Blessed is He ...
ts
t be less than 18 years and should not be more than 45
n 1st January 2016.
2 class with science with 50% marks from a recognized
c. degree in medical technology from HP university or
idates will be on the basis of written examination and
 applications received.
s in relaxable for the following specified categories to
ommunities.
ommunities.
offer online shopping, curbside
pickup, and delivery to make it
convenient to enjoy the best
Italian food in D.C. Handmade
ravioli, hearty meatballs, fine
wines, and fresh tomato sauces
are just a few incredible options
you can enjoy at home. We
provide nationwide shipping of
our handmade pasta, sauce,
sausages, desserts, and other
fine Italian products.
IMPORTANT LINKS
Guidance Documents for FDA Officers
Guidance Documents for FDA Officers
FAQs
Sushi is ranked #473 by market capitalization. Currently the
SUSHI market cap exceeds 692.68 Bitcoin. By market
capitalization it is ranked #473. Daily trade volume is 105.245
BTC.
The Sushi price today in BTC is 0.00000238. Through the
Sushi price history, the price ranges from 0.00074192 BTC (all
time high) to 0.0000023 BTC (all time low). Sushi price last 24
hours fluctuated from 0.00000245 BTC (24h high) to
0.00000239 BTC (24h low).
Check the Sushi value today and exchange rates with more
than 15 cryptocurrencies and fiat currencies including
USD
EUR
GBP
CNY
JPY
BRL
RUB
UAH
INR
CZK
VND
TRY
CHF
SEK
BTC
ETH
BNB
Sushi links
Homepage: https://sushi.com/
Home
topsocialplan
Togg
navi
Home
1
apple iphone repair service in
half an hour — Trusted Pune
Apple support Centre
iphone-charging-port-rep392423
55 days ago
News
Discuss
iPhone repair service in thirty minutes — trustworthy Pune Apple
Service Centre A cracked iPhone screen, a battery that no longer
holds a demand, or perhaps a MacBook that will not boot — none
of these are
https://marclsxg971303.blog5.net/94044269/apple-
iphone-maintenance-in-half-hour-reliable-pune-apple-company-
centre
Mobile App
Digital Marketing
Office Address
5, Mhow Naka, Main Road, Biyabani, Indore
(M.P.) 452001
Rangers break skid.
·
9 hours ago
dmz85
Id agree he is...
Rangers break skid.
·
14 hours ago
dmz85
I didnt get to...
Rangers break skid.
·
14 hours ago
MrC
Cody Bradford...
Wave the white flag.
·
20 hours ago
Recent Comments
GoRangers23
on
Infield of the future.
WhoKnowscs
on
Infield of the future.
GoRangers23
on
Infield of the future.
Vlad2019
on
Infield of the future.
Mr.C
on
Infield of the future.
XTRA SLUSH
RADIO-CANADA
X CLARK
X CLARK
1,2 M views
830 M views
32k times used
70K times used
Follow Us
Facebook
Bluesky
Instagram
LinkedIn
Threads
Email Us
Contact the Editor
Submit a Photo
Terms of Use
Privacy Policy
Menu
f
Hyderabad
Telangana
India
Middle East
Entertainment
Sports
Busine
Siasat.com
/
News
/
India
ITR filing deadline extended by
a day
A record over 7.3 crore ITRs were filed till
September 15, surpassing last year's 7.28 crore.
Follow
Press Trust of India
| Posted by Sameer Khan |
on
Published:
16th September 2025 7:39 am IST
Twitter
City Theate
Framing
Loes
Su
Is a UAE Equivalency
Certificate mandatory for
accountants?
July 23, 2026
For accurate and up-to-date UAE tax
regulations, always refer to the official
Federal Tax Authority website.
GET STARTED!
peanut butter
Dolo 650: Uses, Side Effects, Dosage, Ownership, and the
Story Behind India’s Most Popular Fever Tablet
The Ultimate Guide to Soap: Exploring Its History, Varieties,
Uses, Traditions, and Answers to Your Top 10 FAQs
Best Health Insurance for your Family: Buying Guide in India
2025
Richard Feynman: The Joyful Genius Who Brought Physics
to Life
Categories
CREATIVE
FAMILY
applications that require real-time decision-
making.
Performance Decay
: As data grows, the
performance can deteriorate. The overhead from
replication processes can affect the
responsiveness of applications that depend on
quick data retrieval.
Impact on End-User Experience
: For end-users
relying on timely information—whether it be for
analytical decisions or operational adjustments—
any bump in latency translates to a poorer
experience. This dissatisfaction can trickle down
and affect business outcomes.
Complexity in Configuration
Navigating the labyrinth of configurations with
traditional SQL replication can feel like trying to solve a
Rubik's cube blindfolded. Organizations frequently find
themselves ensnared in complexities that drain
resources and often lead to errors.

▸ Problem requirements:
All the lines above need to be retyped exactly, with nothing left out.

▸ Solution for this exercise:
Blessed is He ...
ts
t be less than 18 years and should not be more than 45
n 1st January 2016.
2 class with science with 50% marks from a recognized
c. degree in medical technology from HP university or
idates will be on the basis of written examination and
 applications received.
s in relaxable for the following specified categories to
ommunities.
ommunities.
offer online shopping, curbside
pickup, and delivery to make it
convenient to enjoy the best
Italian food in D.C. Handmade
ravioli, hearty meatballs, fine
wines, and fresh tomato sauces
are just a few incredible options
you can enjoy at home. We
provide nationwide shipping of
our handmade pasta, sauce,
sausages, desserts, and other
fine Italian products.
IMPORTANT LINKS
Guidance Documents for FDA Officers
Guidance Documents for FDA Officers
FAQs
Sushi is ranked #473 by market capitalization. Currently the
SUSHI market cap exceeds 692.68 Bitcoin. By market
capitalization it is ranked #473. Daily trade volume is 105.245
BTC.
The Sushi price today in BTC is 0.00000238. Through the
Sushi price history, the price ranges from 0.00074192 BTC (all
time high) to 0.0000023 BTC (all time low). Sushi price last 24
hours fluctuated from 0.00000245 BTC (24h high) to
0.00000239 BTC (24h low).
Check the Sushi value today and exchange rates with more
than 15 cryptocurrencies and fiat currencies including
USD
EUR
GBP
CNY
JPY
BRL
RUB
UAH
INR
CZK
VND
TRY
CHF
SEK
BTC
ETH
BNB
Sushi links
Homepage: https://sushi.com/
Home
topsocialplan
Togg
navi
Home
1
apple iphone repair service in
half an hour — Trusted Pune
Apple support Centre
iphone-charging-port-rep392423
55 days ago
News
Discuss
iPhone repair service in thirty minutes — trustworthy Pune Apple
Service Centre A cracked iPhone screen, a battery that no longer
holds a demand, or perhaps a MacBook that will not boot — none
of these are
https://marclsxg971303.blog5.net/94044269/apple-
iphone-maintenance-in-half-hour-reliable-pune-apple-company-
centre
Mobile App
Digital Marketing
Office Address
5, Mhow Naka, Main Road, Biyabani, Indore
(M.P.) 452001
Rangers break skid.
·
9 hours ago
dmz85
Id agree he is...
Rangers break skid.
·
14 hours ago
dmz85
I didnt get to...
Rangers break skid.
·
14 hours ago
MrC
Cody Bradford...
Wave the white flag.
·
20 hours ago
Recent Comments
GoRangers23
on
Infield of the future.
WhoKnowscs
on
Infield of the future.
GoRangers23
on
Infield of the future.
Vlad2019
on
Infield of the future.
Mr.C
on
Infield of the future.
XTRA SLUSH
RADIO-CANADA
X CLARK
X CLARK
1,2 M views
830 M views
32k times used
70K times used
Follow Us
Facebook
Bluesky
Instagram
LinkedIn
Threads
Email Us
Contact the Editor
Submit a Photo
Terms of Use
Privacy Policy
Menu
f
Hyderabad
Telangana
India
Middle East
Entertainment
Sports
Busine
Siasat.com
/
News
/
India
ITR filing deadline extended by
a day
A record over 7.3 crore ITRs were filed till
September 15, surpassing last year's 7.28 crore.
Follow
Press Trust of India
| Posted by Sameer Khan |
on
Published:
16th September 2025 7:39 am IST
Twitter
City Theate
Framing
Loes
Su
Is a UAE Equivalency
Certificate mandatory for
accountants?
July 23, 2026
For accurate and up-to-date UAE tax
regulations, always refer to the official
Federal Tax Authority website.
GET STARTED!
peanut butter
Dolo 650: Uses, Side Effects, Dosage, Ownership, and the
Story Behind India’s Most Popular Fever Tablet
The Ultimate Guide to Soap: Exploring Its History, Varieties,
Uses, Traditions, and Answers to Your Top 10 FAQs
Best Health Insurance for your Family: Buying Guide in India
2025
Richard Feynman: The Joyful Genius Who Brought Physics
to Life
Categories
CREATIVE
FAMILY
applications that require real-time decision-
making.
Performance Decay
: As data grows, the
performance can deteriorate. The overhead from
replication processes can affect the
responsiveness of applications that depend on
quick data retrieval.
Impact on End-User Experience
: For end-users
relying on timely information—whether it be for
analytical decisions or operational adjustments—
any bump in latency translates to a poorer
experience. This dissatisfaction can trickle down
and affect business outcomes.
Complexity in Configuration
Navigating the labyrinth of configurations with
traditional SQL replication can feel like trying to solve a
Rubik's cube blindfolded. Organizations frequently find
themselves ensnared in complexities that drain
resources and often lead to errors.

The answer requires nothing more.